## Written task
Render every line of the records below as a numbered list. Skip the blank lines and omit the pictures.

## Data for this exercise
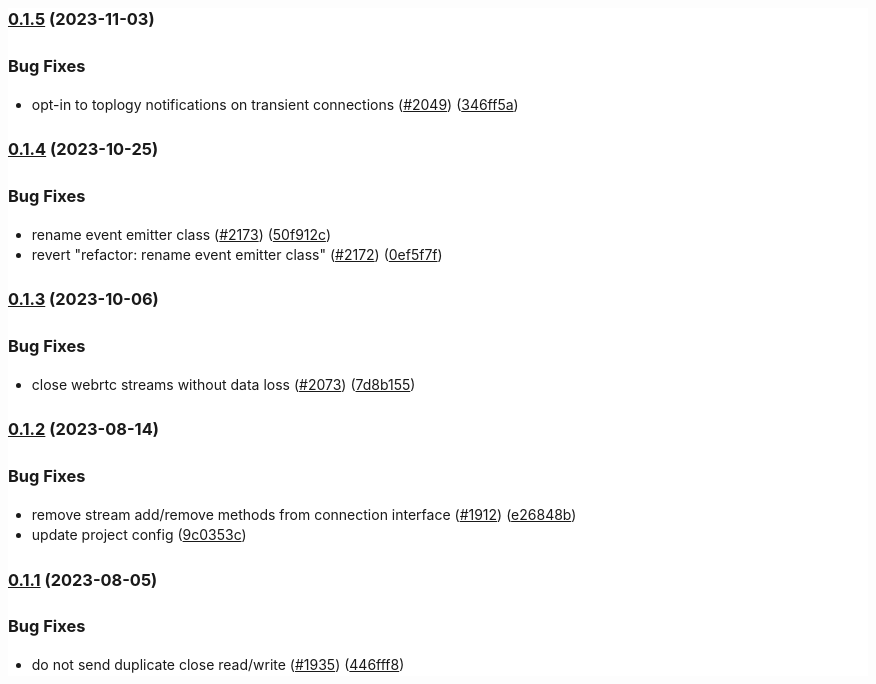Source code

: ### [0.1.5](https://www.github.com/libp2p/js-libp2p/compare/interface-v0.1.4...interface-v0.1.5) (2023-11-03)


### Bug Fixes

* opt-in to toplogy notifications on transient connections ([#2049](https://www.github.com/libp2p/js-libp2p/issues/2049)) ([346ff5a](https://www.github.com/libp2p/js-libp2p/commit/346ff5a2b81bded9f9b26051501ab9d25246961c))

### [0.1.4](https://www.github.com/libp2p/js-libp2p/compare/interface-v0.1.3...interface-v0.1.4) (2023-10-25)


### Bug Fixes

* rename event emitter class ([#2173](https://www.github.com/libp2p/js-libp2p/issues/2173)) ([50f912c](https://www.github.com/libp2p/js-libp2p/commit/50f912c2608caecc09acbcb0f46b4df4af073080))
* revert "refactor: rename event emitter class" ([#2172](https://www.github.com/libp2p/js-libp2p/issues/2172)) ([0ef5f7f](https://www.github.com/libp2p/js-libp2p/commit/0ef5f7f62d9c6d822e0a4b99cc203a1516b11f2f))

### [0.1.3](https://www.github.com/libp2p/js-libp2p/compare/interface-v0.1.2...interface-v0.1.3) (2023-10-06)


### Bug Fixes

* close webrtc streams without data loss ([#2073](https://www.github.com/libp2p/js-libp2p/issues/2073)) ([7d8b155](https://www.github.com/libp2p/js-libp2p/commit/7d8b15517a480e01a8ebd427ab0093509b78d5b0))

### [0.1.2](https://www.github.com/libp2p/js-libp2p/compare/interface-v0.1.1...interface-v0.1.2) (2023-08-14)


### Bug Fixes

* remove stream add/remove methods from connection interface ([#1912](https://www.github.com/libp2p/js-libp2p/issues/1912)) ([e26848b](https://www.github.com/libp2p/js-libp2p/commit/e26848b06e77bfcff4063139c9ed816f37f05cb6))
* update project config ([9c0353c](https://www.github.com/libp2p/js-libp2p/commit/9c0353cf5a1e13196ca0e7764f87e36478518f69))

### [0.1.1](https://www.github.com/libp2p/js-libp2p/compare/interface-v0.1.0...interface-v0.1.1) (2023-08-05)


### Bug Fixes

* do not send duplicate close read/write ([#1935](https://www.github.com/libp2p/js-libp2p/issues/1935)) ([446fff8](https://www.github.com/libp2p/js-libp2p/commit/446fff878477c771634578f0a8e84737aad3d4d3))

## Response to the task
1. Source code
2. : ### [0.1.5](https://www.github.com/libp2p/js-libp2p/compare/interface-v0.1.4...interface-v0.1.5) (2023-11-03)
3. ### Bug Fixes
4. * opt-in to toplogy notifications on transient connections ([#2049](https://www.github.com/libp2p/js-libp2p/issues/2049)) ([346ff5a](https://www.github.com/libp2p/js-libp2p/commit/346ff5a2b81bded9f9b26051501ab9d25246961c))
5. ### [0.1.4](https://www.github.com/libp2p/js-libp2p/compare/interface-v0.1.3...interface-v0.1.4) (2023-10-25)
6. ### Bug Fixes
7. * rename event emitter class ([#2173](https://www.github.com/libp2p/js-libp2p/issues/2173)) ([50f912c](https://www.github.com/libp2p/js-libp2p/commit/50f912c2608caecc09acbcb0f46b4df4af073080))
8. * revert "refactor: rename event emitter class" ([#2172](https://www.github.com/libp2p/js-libp2p/issues/2172)) ([0ef5f7f](https://www.github.com/libp2p/js-libp2p/commit/0ef5f7f62d9c6d822e0a4b99cc203a1516b11f2f))
9. ### [0.1.3](https://www.github.com/libp2p/js-libp2p/compare/interface-v0.1.2...interface-v0.1.3) (2023-10-06)
10. ### Bug Fixes
11. * close webrtc streams without data loss ([#2073](https://www.github.com/libp2p/js-libp2p/issues/2073)) ([7d8b155](https://www.github.com/libp2p/js-libp2p/commit/7d8b15517a480e01a8ebd427ab0093509b78d5b0))
12. ### [0.1.2](https://www.github.com/libp2p/js-libp2p/compare/interface-v0.1.1...interface-v0.1.2) (2023-08-14)
13. ### Bug Fixes
14. * remove stream add/remove methods from connection interface ([#1912](https://www.github.com/libp2p/js-libp2p/issues/1912)) ([e26848b](https://www.github.com/libp2p/js-libp2p/commit/e26848b06e77bfcff4063139c9ed816f37f05cb6))
15. * update project config ([9c0353c](https://www.github.com/libp2p/js-libp2p/commit/9c0353cf5a1e13196ca0e7764f87e36478518f69))
16. ### [0.1.1](https://www.github.com/libp2p/js-libp2p/compare/interface-v0.1.0...interface-v0.1.1) (2023-08-05)
17. ### Bug Fixes
18. * do not send duplicate close read/write ([#1935](https://www.github.com/libp2p/js-libp2p/issues/1935)) ([446fff8](https://www.github.com/libp2p/js-libp2p/commit/446fff878477c771634578f0a8e84737aad3d4d3))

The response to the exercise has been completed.